## Task brief
Where does the word "medium" show up in the records? Copy every line that has it.

## Data for the task
○ ○ ○ ○ ○
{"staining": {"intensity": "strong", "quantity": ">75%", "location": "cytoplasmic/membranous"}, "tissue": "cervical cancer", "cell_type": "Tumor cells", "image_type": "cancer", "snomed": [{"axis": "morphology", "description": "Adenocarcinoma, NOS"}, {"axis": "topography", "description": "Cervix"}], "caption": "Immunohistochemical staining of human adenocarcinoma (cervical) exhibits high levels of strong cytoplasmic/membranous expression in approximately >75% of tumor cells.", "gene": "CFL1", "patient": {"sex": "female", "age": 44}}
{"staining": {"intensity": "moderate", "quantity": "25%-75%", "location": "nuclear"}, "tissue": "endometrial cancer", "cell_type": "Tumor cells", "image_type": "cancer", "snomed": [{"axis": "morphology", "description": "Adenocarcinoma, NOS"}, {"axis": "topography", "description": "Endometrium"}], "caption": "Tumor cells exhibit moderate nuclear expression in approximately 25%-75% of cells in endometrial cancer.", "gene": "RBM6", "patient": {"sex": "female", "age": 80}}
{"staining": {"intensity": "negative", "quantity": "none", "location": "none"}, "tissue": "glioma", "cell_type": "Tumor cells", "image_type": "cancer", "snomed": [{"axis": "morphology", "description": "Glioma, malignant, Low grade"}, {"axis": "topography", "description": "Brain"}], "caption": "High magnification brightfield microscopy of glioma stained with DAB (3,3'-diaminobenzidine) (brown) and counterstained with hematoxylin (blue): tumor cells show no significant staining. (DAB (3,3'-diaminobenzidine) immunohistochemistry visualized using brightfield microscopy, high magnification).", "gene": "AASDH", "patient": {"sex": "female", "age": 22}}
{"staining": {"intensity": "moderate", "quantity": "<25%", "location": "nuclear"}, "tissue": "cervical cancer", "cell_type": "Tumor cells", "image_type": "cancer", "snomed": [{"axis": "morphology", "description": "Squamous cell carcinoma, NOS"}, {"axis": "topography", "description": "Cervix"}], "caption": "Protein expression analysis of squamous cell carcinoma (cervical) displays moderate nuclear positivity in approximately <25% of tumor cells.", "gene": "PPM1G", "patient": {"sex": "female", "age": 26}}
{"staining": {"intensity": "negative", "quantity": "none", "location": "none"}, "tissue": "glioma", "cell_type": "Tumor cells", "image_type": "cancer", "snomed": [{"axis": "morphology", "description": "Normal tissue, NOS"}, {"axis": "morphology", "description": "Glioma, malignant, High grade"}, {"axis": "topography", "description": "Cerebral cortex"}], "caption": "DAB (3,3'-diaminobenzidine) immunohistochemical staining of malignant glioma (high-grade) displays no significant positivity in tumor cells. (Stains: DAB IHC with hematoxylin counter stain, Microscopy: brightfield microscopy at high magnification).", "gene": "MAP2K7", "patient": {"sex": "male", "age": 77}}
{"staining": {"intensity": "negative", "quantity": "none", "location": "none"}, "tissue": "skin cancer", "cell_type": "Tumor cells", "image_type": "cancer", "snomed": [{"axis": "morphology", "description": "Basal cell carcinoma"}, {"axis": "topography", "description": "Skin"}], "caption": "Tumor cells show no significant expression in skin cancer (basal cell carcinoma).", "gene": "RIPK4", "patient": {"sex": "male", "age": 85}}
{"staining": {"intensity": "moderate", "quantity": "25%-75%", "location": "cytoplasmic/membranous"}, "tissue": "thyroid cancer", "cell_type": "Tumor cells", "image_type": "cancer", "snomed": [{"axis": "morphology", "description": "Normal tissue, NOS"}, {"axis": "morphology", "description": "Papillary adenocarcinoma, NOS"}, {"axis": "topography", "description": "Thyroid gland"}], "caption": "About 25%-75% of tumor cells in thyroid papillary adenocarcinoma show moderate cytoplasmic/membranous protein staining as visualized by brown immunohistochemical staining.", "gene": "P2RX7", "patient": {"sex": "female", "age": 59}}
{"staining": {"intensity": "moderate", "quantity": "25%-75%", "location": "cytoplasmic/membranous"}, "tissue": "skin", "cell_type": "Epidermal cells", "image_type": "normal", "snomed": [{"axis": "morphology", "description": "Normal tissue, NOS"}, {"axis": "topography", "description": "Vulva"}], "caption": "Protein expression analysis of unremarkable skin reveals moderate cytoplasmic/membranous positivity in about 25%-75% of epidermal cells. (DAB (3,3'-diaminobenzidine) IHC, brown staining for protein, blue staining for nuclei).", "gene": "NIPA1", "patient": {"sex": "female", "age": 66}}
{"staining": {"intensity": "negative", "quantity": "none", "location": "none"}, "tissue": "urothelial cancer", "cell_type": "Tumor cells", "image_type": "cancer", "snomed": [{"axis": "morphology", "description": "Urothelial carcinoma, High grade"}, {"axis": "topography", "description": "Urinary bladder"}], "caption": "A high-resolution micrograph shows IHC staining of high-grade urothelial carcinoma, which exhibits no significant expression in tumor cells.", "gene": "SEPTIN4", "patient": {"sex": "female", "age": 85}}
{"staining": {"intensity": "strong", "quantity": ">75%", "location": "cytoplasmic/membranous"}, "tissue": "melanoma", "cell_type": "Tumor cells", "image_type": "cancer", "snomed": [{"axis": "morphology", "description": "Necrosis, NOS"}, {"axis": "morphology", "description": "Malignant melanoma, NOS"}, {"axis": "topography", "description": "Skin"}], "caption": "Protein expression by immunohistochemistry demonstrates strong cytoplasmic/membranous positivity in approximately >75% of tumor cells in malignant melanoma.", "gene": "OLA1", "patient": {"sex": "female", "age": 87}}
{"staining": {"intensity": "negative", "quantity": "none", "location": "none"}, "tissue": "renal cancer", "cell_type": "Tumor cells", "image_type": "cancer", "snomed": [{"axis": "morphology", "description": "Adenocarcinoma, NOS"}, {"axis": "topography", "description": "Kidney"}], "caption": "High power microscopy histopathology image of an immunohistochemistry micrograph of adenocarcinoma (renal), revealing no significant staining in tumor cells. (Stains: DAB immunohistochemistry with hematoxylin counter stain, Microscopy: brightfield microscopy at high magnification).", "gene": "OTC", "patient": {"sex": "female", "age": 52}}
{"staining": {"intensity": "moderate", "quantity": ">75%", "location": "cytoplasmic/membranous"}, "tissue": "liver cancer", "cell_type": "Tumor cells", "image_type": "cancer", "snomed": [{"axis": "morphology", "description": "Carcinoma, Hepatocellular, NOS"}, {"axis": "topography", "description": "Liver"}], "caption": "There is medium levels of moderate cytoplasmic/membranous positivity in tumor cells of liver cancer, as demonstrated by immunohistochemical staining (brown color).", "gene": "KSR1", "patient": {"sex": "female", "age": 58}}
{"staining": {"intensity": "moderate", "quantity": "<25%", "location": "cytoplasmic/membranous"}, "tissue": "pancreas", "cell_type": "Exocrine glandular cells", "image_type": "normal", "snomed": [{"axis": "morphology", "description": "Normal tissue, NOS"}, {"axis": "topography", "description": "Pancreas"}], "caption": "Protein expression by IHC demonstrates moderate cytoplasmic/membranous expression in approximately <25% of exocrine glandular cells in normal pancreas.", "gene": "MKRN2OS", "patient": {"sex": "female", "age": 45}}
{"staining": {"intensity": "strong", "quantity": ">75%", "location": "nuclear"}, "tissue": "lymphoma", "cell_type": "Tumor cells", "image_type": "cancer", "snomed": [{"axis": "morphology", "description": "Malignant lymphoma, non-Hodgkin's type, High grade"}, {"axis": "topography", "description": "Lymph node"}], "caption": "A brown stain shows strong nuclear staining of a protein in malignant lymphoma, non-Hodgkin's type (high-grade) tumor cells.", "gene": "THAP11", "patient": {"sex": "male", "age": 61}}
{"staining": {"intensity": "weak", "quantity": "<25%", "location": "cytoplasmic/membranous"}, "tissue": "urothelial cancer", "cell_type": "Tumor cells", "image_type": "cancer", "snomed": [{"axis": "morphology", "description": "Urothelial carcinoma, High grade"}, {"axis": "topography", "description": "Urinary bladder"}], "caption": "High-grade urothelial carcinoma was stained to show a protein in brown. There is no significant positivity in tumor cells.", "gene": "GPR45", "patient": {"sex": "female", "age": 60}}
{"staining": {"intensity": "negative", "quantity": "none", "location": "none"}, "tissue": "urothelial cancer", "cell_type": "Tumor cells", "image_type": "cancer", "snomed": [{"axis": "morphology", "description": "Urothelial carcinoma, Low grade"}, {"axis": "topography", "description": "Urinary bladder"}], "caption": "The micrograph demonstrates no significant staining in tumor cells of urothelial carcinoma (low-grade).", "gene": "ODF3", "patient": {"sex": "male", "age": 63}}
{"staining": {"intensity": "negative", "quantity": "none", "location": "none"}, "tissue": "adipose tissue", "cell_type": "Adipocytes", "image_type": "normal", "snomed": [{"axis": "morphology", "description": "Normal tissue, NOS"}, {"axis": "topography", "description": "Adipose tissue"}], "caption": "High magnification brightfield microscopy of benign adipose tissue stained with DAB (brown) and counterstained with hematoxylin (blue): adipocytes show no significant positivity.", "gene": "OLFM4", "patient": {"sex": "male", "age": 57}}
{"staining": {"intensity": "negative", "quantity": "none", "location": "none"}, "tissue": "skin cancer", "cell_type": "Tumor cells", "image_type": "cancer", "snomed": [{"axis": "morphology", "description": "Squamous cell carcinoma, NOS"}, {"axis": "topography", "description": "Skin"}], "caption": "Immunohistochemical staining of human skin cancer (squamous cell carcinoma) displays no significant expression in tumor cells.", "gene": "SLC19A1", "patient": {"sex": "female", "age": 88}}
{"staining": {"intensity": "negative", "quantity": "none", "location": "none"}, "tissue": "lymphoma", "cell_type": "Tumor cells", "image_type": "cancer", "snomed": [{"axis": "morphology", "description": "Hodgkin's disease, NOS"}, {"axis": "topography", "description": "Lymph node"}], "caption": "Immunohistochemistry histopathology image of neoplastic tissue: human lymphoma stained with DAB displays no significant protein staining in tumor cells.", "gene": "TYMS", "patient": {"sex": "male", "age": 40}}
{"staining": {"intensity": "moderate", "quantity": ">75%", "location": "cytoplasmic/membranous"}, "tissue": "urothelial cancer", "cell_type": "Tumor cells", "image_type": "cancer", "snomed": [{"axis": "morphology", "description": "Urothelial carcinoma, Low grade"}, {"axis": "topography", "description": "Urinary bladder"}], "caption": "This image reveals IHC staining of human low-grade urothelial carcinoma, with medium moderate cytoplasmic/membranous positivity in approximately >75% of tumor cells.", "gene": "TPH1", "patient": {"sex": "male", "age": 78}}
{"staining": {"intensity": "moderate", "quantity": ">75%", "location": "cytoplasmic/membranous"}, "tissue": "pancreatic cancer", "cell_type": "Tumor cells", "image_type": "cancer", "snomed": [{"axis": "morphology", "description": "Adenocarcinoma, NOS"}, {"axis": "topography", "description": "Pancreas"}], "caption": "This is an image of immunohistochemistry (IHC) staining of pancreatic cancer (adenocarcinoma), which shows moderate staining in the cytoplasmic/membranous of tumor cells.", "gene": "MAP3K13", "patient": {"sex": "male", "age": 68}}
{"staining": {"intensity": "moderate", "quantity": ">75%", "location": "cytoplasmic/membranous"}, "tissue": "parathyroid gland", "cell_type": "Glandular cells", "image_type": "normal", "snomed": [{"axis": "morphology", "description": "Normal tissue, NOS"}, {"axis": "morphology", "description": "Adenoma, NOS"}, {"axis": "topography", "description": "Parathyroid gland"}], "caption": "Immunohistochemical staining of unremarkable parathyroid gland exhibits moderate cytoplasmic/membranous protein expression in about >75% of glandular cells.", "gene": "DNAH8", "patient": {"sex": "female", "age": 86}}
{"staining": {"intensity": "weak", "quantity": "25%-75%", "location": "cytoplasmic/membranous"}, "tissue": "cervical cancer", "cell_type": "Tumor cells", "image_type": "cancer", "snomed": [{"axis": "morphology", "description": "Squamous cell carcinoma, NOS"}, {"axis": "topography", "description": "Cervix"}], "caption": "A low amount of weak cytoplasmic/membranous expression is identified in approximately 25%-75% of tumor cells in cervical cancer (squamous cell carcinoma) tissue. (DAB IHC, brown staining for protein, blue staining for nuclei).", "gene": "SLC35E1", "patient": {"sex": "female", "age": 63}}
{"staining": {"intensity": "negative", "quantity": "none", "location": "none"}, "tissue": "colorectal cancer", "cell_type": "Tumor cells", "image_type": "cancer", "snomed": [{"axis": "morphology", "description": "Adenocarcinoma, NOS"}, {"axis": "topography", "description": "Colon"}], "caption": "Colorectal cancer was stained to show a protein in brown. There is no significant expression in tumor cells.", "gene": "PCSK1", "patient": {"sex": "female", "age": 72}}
○ ○ ○ ○ ○
## Output for this exercise
{"staining": {"intensity": "moderate", "quantity": ">75%", "location": "cytoplasmic/membranous"}, "tissue": "liver cancer", "cell_type": "Tumor cells", "image_type": "cancer", "snomed": [{"axis": "morphology", "description": "Carcinoma, Hepatocellular, NOS"}, {"axis": "topography", "description": "Liver"}], "caption": "There is medium levels of moderate cytoplasmic/membranous positivity in tumor cells of liver cancer, as demonstrated by immunohistochemical staining (brown color).", "gene": "KSR1", "patient": {"sex": "female", "age": 58}}
{"staining": {"intensity": "moderate", "quantity": ">75%", "location": "cytoplasmic/membranous"}, "tissue": "urothelial cancer", "cell_type": "Tumor cells", "image_type": "cancer", "snomed": [{"axis": "morphology", "description": "Urothelial carcinoma, Low grade"}, {"axis": "topography", "description": "Urinary bladder"}], "caption": "This image reveals IHC staining of human low-grade urothelial carcinoma, with medium moderate cytoplasmic/membranous positivity in approximately >75% of tumor cells.", "gene": "TPH1", "patient": {"sex": "male", "age": 78}}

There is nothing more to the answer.